Total return measure of performance
For fund performance for our four China-focused mutual funds, we’ll use the total return measure. Total return includes changes in the NAV (net asset value); capital gains distributions, if any; and the reinvestment of those distributions, if that’s what you’ve chosen to do.
Performance evaluation for September 2015
For the one-month period ended September 30, 2015, the Clough China Fund Class A (CHNAX) stands out as the worst performer with a return of -2.2%.
Tencent Holdings (TCEHY), China Mobile (CHL), and CNOOC (CEO) are included in the top ten holdings of CHNAX’s portfolio. CHNAX also invests in American Depositary Receipts of Jumei International Holding (JMEI) and SouFun Holdings (SFUN).

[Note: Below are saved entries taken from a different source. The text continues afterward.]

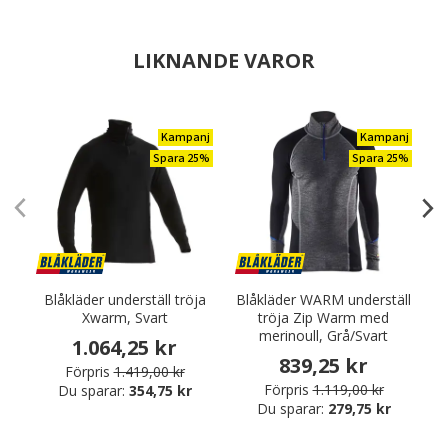
LIKNANDE VAROR
Kampanj
Kampanj
Spara 25%
Spara 25%
Blåkläder underställ tröja
Blåkläder WARM underställ
Xwarm, Svart
tröja Zip Warm med
u
merinoull, Grå/Svart
1.064,25 kr
839,25 kr
Förpris
1.419,00 kr
Förpris
1.119,00 kr
Du sparar:
354,75 kr
Du sparar:
279,75 kr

The John Hancock Greater China Opportunities Fund Class A (JCOAX) was down by 1.0% for the same period. However, for the same period, JCOAX and the Matthews China Fund Investor Class (MCHFX) each managed to provide a return of 0.2%.
It’s important to note here that mutual funds have stated benchmarks. While CHNAX and MCHFX have the MSCI China Index as their benchmark, the Fidelity China Region Fund Class C (FHKCX) and JCOAX have the MSCI Golden Dragon Index as theirs.
For the one-month period ended September 30, 2015, the MSCI China Index returned -2.3%, and the MSCI Golden Dragon Index returned -2.7%.